**Task description**.
Find every line in the records below that contains the word "کردند", and copy each such line.

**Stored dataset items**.
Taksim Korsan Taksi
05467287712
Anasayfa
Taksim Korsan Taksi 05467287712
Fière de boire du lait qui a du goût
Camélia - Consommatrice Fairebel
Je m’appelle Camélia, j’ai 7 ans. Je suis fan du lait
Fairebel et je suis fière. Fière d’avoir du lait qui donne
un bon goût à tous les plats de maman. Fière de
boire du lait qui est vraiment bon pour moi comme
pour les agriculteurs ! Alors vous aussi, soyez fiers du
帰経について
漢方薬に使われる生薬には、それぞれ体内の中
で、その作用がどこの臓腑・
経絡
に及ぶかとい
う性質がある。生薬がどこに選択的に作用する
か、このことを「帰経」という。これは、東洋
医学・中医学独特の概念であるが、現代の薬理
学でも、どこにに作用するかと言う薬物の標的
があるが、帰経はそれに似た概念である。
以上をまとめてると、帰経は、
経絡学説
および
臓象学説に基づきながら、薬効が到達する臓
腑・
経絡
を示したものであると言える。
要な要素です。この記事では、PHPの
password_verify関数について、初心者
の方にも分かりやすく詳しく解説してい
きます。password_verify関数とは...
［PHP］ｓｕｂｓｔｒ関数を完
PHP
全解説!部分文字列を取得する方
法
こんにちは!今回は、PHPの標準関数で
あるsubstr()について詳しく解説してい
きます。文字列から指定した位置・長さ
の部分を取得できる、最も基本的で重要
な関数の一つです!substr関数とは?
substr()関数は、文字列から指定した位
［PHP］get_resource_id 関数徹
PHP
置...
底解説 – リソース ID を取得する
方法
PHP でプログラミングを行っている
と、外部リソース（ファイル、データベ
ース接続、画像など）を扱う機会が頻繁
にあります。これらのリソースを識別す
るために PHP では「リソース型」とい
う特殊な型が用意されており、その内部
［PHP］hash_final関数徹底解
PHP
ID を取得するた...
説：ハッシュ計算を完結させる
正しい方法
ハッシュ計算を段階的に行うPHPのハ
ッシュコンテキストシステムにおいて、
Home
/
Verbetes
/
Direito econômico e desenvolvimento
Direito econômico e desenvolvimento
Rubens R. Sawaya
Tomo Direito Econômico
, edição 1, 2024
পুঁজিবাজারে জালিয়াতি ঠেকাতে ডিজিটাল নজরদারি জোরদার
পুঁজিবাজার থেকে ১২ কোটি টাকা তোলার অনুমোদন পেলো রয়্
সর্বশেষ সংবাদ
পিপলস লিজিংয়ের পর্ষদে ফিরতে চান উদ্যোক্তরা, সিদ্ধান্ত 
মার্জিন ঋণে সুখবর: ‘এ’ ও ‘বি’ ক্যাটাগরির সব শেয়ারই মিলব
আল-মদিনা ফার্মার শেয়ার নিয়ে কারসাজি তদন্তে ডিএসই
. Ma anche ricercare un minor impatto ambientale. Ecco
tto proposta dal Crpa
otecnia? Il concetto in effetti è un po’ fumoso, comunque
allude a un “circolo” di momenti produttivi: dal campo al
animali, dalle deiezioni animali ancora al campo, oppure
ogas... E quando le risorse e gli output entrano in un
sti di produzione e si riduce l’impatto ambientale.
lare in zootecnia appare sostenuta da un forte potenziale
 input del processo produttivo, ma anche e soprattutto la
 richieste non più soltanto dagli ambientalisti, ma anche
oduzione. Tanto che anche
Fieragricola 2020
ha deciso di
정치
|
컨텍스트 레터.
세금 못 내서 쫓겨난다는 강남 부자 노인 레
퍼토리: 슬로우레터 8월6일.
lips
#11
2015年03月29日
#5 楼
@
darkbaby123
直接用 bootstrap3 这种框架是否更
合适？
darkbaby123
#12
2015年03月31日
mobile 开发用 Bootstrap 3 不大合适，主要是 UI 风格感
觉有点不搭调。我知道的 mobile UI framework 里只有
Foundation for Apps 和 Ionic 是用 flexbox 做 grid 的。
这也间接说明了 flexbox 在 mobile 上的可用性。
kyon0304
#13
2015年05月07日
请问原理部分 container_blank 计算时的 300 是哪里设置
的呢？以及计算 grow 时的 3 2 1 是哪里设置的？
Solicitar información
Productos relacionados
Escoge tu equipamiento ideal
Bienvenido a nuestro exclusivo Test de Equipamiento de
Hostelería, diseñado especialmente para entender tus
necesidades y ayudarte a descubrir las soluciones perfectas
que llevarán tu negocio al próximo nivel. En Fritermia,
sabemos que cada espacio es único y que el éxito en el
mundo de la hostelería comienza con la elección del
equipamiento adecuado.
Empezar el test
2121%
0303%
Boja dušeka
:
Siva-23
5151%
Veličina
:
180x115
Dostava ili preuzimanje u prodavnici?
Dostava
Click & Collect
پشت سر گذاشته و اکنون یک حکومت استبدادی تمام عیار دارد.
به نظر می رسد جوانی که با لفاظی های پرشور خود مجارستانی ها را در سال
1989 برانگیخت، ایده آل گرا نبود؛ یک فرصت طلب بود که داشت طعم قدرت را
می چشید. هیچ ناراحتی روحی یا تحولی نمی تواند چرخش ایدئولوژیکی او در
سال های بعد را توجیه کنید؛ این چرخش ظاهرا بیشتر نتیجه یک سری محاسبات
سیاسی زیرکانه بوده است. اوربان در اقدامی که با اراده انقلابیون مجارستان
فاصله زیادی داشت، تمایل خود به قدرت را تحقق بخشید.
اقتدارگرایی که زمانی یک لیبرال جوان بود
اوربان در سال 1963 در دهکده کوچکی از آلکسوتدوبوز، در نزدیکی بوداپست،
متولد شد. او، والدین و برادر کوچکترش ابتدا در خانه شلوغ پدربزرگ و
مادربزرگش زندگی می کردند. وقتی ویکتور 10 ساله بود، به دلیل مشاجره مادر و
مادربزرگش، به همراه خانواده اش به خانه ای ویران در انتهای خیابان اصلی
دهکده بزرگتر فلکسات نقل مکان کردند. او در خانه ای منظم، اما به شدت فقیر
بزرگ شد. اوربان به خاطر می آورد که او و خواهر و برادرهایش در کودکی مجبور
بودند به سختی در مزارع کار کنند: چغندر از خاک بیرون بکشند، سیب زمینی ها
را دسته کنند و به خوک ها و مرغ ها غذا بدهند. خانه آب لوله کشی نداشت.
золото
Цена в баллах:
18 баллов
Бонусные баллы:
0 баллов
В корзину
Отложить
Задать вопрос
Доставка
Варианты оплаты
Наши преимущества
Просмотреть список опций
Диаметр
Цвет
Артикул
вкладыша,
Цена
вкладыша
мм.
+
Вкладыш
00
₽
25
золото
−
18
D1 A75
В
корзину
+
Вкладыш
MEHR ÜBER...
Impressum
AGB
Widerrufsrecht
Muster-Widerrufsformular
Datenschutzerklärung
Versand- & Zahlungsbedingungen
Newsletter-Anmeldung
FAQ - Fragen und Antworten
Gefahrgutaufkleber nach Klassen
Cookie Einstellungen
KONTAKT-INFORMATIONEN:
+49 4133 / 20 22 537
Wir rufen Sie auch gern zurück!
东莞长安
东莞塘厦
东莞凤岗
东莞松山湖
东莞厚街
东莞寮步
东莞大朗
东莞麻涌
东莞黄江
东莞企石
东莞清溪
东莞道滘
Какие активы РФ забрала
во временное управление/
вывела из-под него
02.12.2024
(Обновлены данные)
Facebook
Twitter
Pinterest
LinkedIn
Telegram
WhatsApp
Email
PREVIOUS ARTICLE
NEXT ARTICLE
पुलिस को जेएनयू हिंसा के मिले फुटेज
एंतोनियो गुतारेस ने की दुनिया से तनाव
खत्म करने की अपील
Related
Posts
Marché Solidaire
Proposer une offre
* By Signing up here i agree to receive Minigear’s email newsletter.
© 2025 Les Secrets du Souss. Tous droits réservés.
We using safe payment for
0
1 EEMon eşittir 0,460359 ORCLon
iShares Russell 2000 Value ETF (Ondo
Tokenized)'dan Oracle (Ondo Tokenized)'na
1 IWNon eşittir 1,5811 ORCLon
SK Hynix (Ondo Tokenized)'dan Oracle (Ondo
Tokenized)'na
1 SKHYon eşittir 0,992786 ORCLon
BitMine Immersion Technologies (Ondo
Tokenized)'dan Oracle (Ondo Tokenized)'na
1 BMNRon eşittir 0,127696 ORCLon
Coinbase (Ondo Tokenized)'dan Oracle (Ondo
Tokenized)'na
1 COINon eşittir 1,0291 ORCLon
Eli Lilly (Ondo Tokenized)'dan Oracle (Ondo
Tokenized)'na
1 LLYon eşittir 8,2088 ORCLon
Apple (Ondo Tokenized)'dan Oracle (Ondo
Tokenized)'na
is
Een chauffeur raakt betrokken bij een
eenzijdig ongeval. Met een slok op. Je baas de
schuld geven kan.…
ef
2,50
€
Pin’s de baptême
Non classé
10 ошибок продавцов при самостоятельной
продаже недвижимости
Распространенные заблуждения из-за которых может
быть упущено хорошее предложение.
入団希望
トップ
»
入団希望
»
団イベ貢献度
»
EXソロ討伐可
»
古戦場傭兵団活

**Task answer**.
مادربزرگش زندگی می کردند. وقتی ویکتور 10 ساله بود، به دلیل مشاجره مادر و
دهکده بزرگتر فلکسات نقل مکان کردند. او در خانه ای منظم، اما به شدت فقیر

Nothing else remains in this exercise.